There’s no way to do this directly in a single Stan model. We are working on a feature that would enable this in certain cases; here’s the preliminary design doc: design-docs/designs/0035-pre-model-gqs.md at 0035-pre-model-gqs · stan-dev/design-docs · GitHub

What you’re asking for is known as “cut” in the Bayesian literature. It’s common in Pharma models when you have a very good metabolic model (pharmacokinetics) but a crummy disease model (pharmacodynamics) and you don’t want information to flow from the disease model and mess up the metabolic parameters. See, e.g., Martin Plummer’s paper (he’s the author of JAGS): https://statmath.wu.ac.at/research/talks/resources/Plummer_WU_2015.pdf

One way you can do this, albeit with a lot of computation, is to take draws

\textit{sys}^{(n)} \sim p(\textit{sys} \mid X)

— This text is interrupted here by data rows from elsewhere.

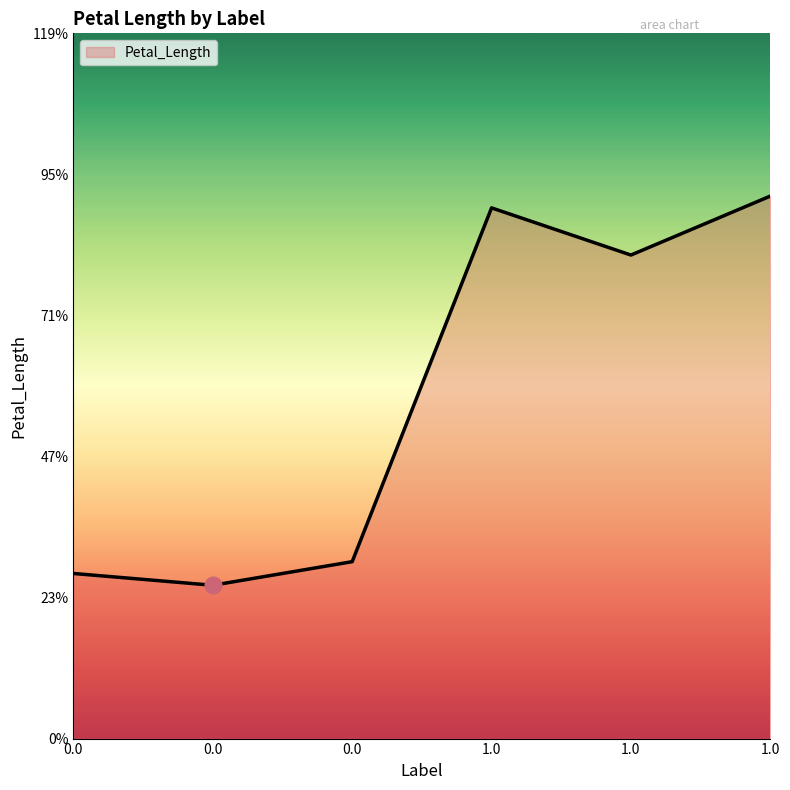

Which has a higher value, 1.0 or 0.0?

1.0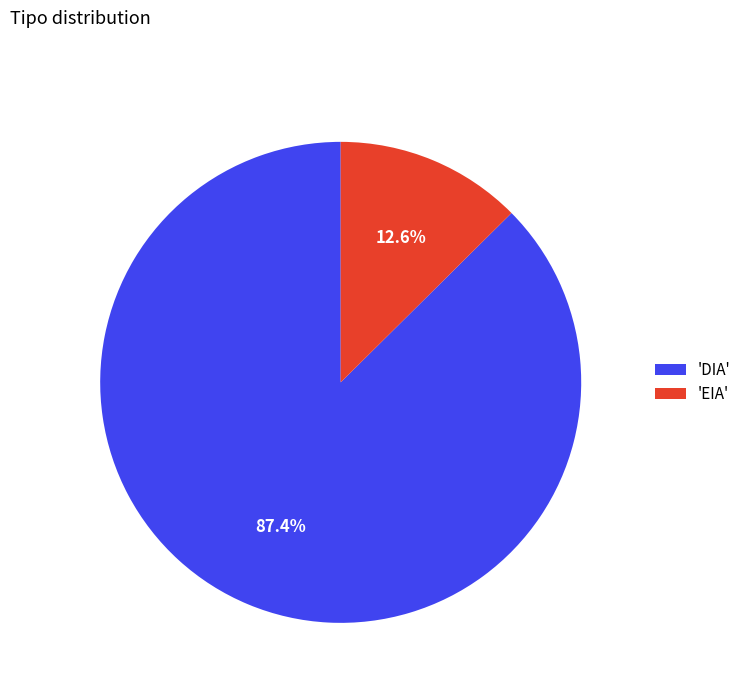

How many segments does this pie chart have?

2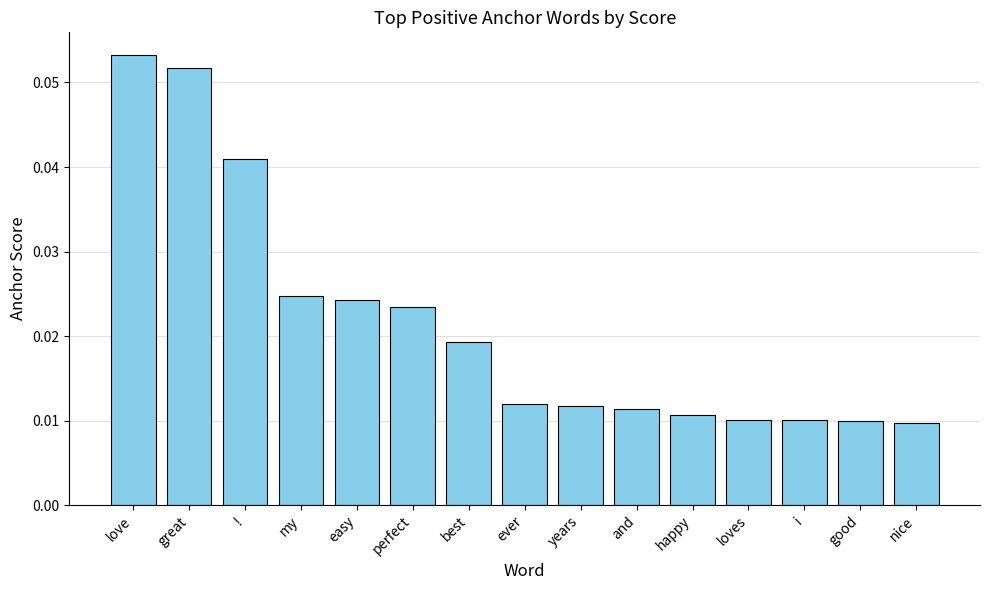

Is it true that the value at ! is 0.1?

False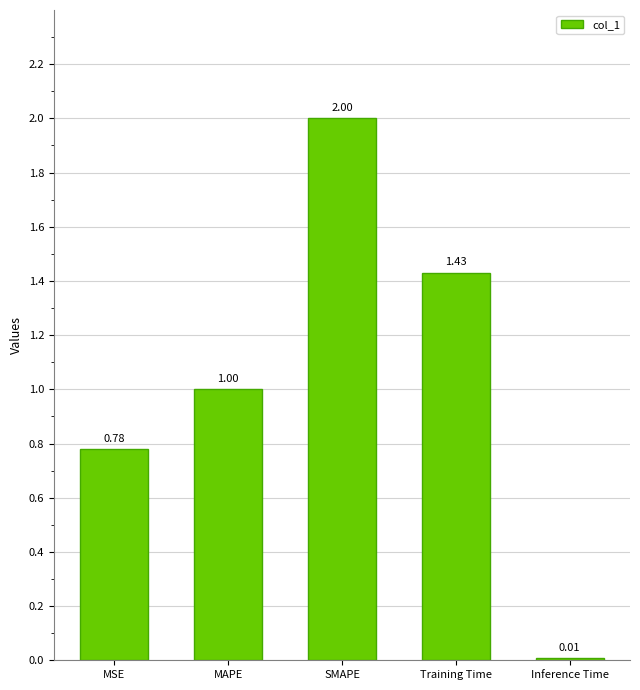

Is it true that the value at MSE is 0.5?

False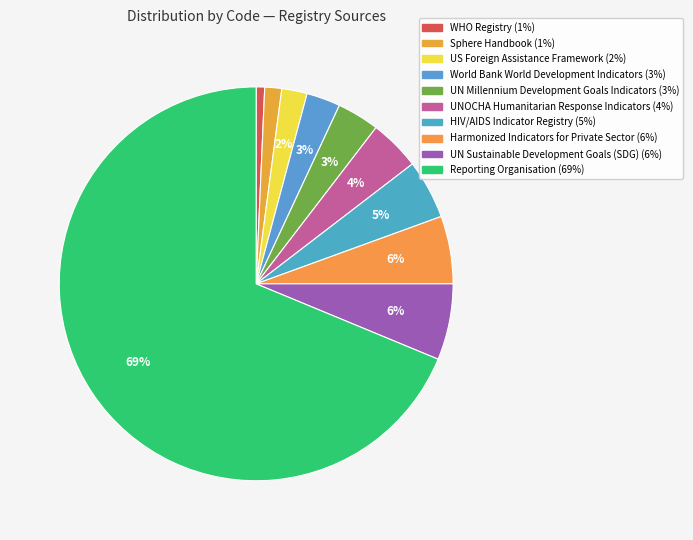

What is the majority slice?

Reporting Organisation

for n = 1, \ldots, N. Then for each n, use \textit{sys}^{(n)} as data in a model. Then if you combine all the draws from all N runs, you get the inferences you want.

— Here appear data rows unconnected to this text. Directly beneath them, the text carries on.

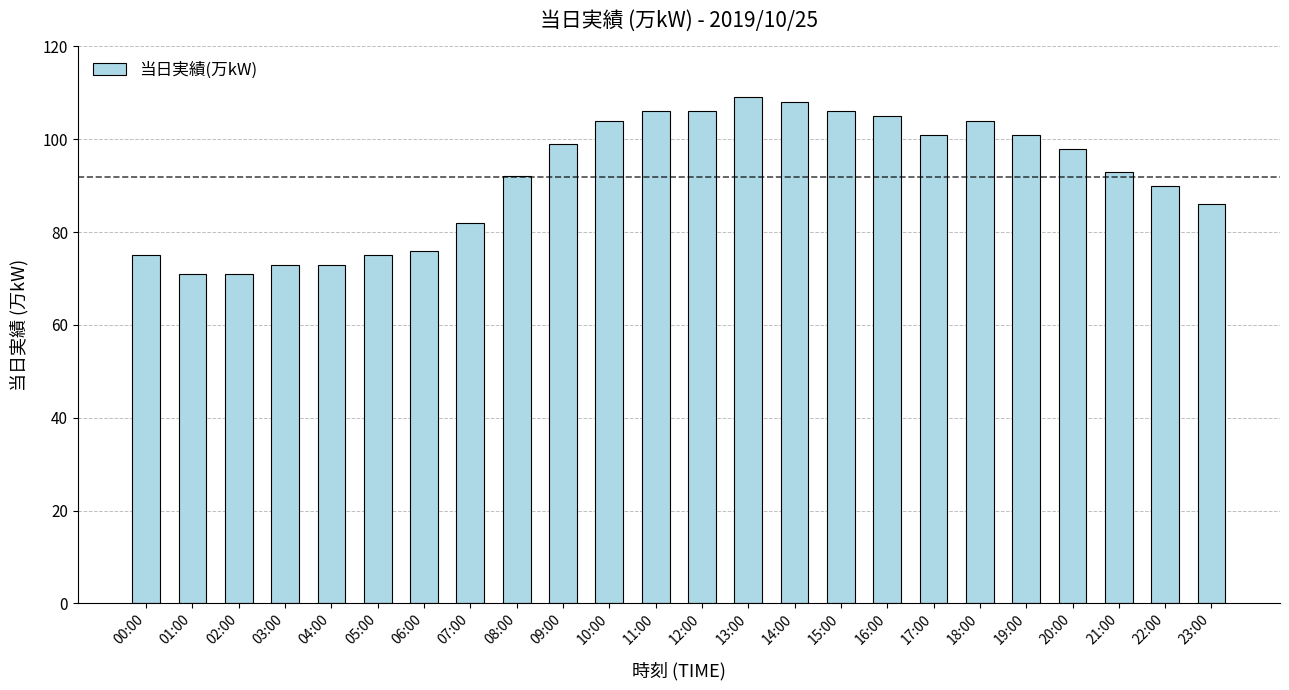

What is the sum of all values?

2204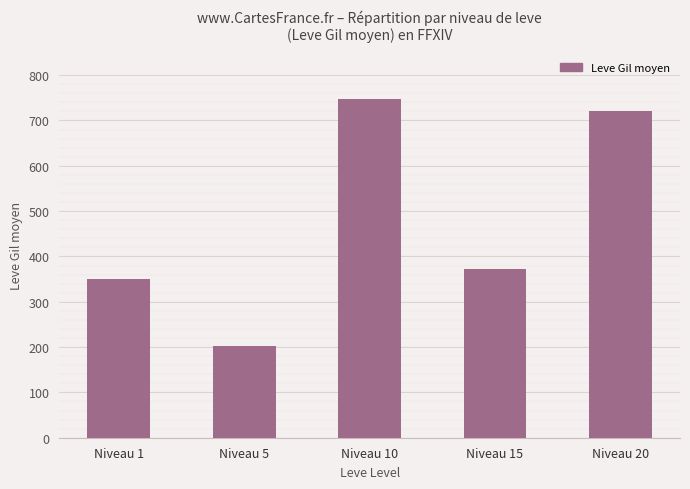

What is the difference between the second highest and minimum values?

518.3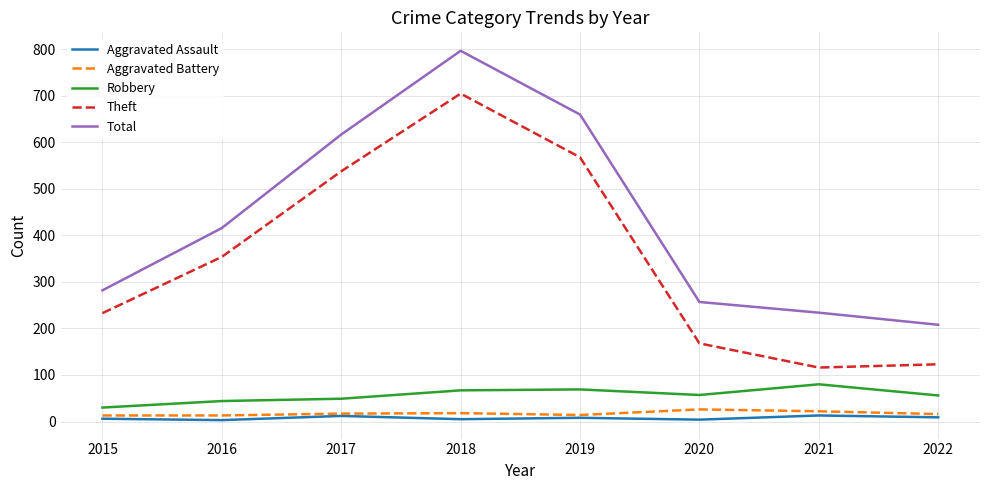

Is the value of Aggravated Assault at 2016 greater than the value of Total at 2022?

No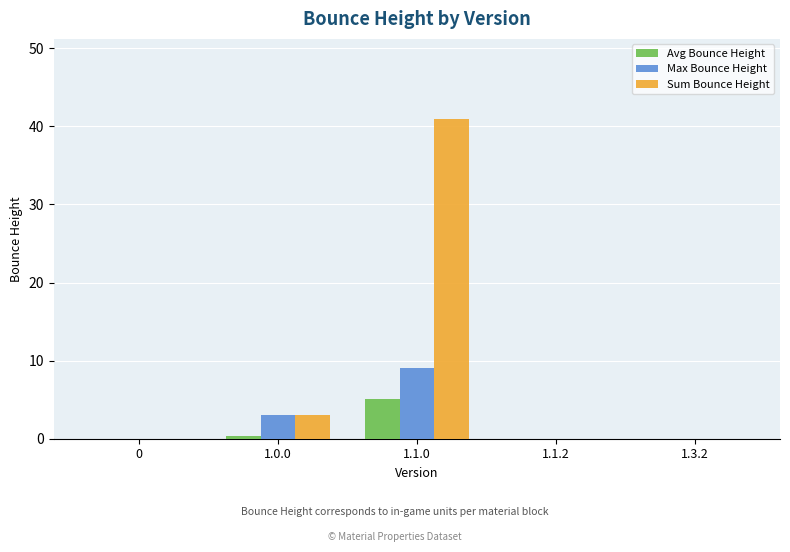

Reading left to right, what are all the values shown in this chart?

Avg Bounce Height: 0=0.0	1.0.0=0.3	1.1.0=5.1	1.1.2=0.0	1.3.2=0.0
Max Bounce Height: 0=0.0	1.0.0=3.0	1.1.0=9.0	1.1.2=0.0	1.3.2=0.0
Sum Bounce Height: 0=0.0	1.0.0=3.0	1.1.0=41.0	1.1.2=0.0	1.3.2=0.0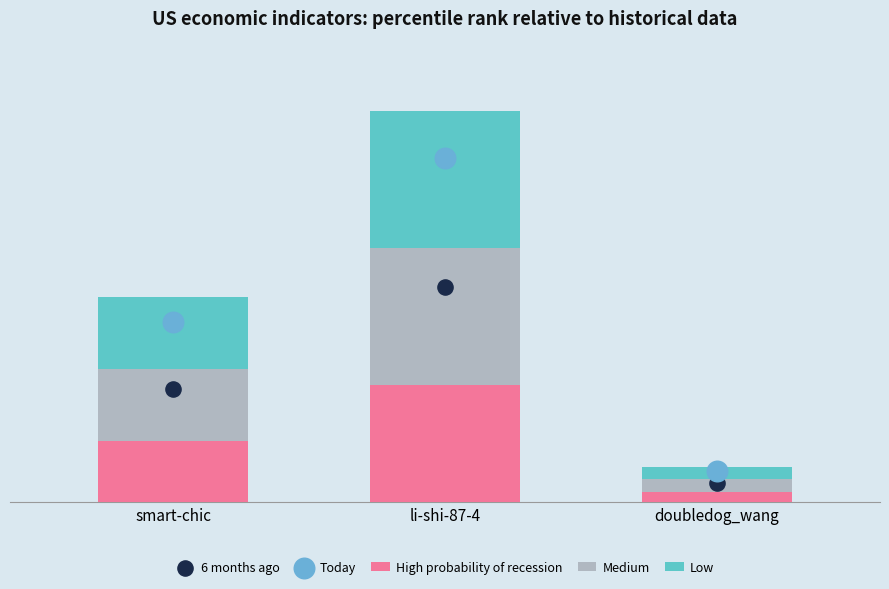

Which series reaches the minimum Y coordinate?

High probability of recession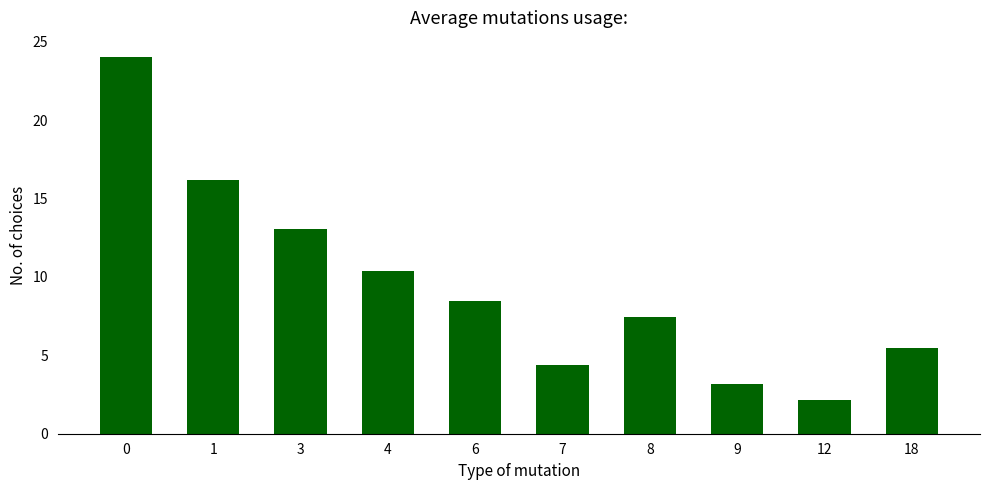

Reading right to left, extract all data points from this chart.

5.5	2.1	3.2	7.5	4.4	8.5	10.4	13.1	16.1	24.0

This brute-force approach is known as “multiple imputation” in statistics: Multiple Imputation.

It’s yet another in the class of “not quite, but almost Bayesian” methods.

2 Likes

Really appreciate the response Bob, this is super useful.

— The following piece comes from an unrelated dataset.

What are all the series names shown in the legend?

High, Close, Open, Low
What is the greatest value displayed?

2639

I have been tinkering with some external C++ to get a similar thing working for within-model bootstrapping, so that the (continuous) weights for the observations are generated in each draw. Not for any particular use case, but more along the lines of “can it be done”. Here is how I approached it:

The Bayesian bootstrap is easier. That you can do within Stan more easily. I wrote a section of the User’s Guide on just this:

https://mc-stan.org/docs/stan-users-guide/bootstrap.html#bayesian-bootstrap-and-bagging

Yes, easier, but not exactly what I was aiming for. But maybe the approaches are more or less equivalent? (but I think the Bayesian cut version I wrote would generally give wider posteriors). But continued discussion of bootstrap in a Bayesian context is a bit off-topic for this thread.

I hope the suggested generated data will eventually be implemented! Maybe @scorbett can take some inspiration from my code for his use-case. The C++ parts of my code was written with lots of back-and-forth with ChatGPT (I recommend giving it relevant documentation to work with).

Another approach would be the approach used by @ajnafa and @andrewheiss. First a model for estimating sys and then a model shoehorning in those estimates when estimating meas.